TASK GOAL: Repeat each entry in the data, exactly.
==== PROVIDED RECORDS
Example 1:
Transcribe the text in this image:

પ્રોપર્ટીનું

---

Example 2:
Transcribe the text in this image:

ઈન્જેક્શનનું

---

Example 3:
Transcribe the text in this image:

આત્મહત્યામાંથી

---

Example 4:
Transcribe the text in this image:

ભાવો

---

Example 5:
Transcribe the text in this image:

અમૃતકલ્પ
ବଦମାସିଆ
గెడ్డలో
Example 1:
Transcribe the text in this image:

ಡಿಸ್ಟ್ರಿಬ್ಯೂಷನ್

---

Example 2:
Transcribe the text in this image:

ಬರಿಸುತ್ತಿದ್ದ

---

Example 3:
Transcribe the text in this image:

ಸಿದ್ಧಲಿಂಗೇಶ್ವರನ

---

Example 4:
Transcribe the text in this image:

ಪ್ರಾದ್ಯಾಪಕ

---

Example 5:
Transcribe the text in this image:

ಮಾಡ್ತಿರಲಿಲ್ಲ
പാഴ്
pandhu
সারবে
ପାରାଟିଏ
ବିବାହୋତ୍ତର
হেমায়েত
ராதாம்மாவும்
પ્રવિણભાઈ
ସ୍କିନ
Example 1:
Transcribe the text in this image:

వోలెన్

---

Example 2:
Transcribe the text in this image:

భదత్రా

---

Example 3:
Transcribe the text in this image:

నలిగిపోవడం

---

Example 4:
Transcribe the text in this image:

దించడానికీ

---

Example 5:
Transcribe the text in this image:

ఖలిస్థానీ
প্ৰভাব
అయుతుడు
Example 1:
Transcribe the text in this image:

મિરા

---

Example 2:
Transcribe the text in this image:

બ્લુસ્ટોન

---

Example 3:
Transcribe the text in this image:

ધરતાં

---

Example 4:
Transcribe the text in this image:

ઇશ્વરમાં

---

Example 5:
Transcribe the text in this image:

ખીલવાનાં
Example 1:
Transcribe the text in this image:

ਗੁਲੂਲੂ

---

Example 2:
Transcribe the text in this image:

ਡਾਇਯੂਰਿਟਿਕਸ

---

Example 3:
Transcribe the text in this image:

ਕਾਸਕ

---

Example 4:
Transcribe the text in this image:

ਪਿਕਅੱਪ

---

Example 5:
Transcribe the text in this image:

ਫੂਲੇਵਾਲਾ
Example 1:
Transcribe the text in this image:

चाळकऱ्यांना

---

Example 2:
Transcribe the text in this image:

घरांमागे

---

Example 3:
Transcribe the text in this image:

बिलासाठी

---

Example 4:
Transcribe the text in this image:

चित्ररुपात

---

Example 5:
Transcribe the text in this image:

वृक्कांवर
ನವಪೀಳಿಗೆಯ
========
EXPECTED OUTPUT:
Example 1:
Transcribe the text in this image:

પ્રોપર્ટીનું

---

Example 2:
Transcribe the text in this image:

ઈન્જેક્શનનું

---

Example 3:
Transcribe the text in this image:

આત્મહત્યામાંથી

---

Example 4:
Transcribe the text in this image:

ભાવો

---

Example 5:
Transcribe the text in this image:

અમૃતકલ્પ
ବଦମାସିଆ
గెడ్డలో
Example 1:
Transcribe the text in this image:

ಡಿಸ್ಟ್ರಿಬ್ಯೂಷನ್

---

Example 2:
Transcribe the text in this image:

ಬರಿಸುತ್ತಿದ್ದ

---

Example 3:
Transcribe the text in this image:

ಸಿದ್ಧಲಿಂಗೇಶ್ವರನ

---

Example 4:
Transcribe the text in this image:

ಪ್ರಾದ್ಯಾಪಕ

---

Example 5:
Transcribe the text in this image:

ಮಾಡ್ತಿರಲಿಲ್ಲ
പാഴ്
pandhu
সারবে
ପାରାଟିଏ
ବିବାହୋତ୍ତର
হেমায়েত
ராதாம்மாவும்
પ્રવિણભાઈ
ସ୍କିନ
Example 1:
Transcribe the text in this image:

వోలెన్

---

Example 2:
Transcribe the text in this image:

భదత్రా

---

Example 3:
Transcribe the text in this image:

నలిగిపోవడం

---

Example 4:
Transcribe the text in this image:

దించడానికీ

---

Example 5:
Transcribe the text in this image:

ఖలిస్థానీ
প্ৰভাব
అయుతుడు
Example 1:
Transcribe the text in this image:

મિરા

---

Example 2:
Transcribe the text in this image:

બ્લુસ્ટોન

---

Example 3:
Transcribe the text in this image:

ધરતાં

---

Example 4:
Transcribe the text in this image:

ઇશ્વરમાં

---

Example 5:
Transcribe the text in this image:

ખીલવાનાં
Example 1:
Transcribe the text in this image:

ਗੁਲੂਲੂ

---

Example 2:
Transcribe the text in this image:

ਡਾਇਯੂਰਿਟਿਕਸ

---

Example 3:
Transcribe the text in this image:

ਕਾਸਕ

---

Example 4:
Transcribe the text in this image:

ਪਿਕਅੱਪ

---

Example 5:
Transcribe the text in this image:

ਫੂਲੇਵਾਲਾ
Example 1:
Transcribe the text in this image:

चाळकऱ्यांना

---

Example 2:
Transcribe the text in this image:

घरांमागे

---

Example 3:
Transcribe the text in this image:

बिलासाठी

---

Example 4:
Transcribe the text in this image:

चित्ररुपात

---

Example 5:
Transcribe the text in this image:

वृक्कांवर
ನವಪೀಳಿಗೆಯ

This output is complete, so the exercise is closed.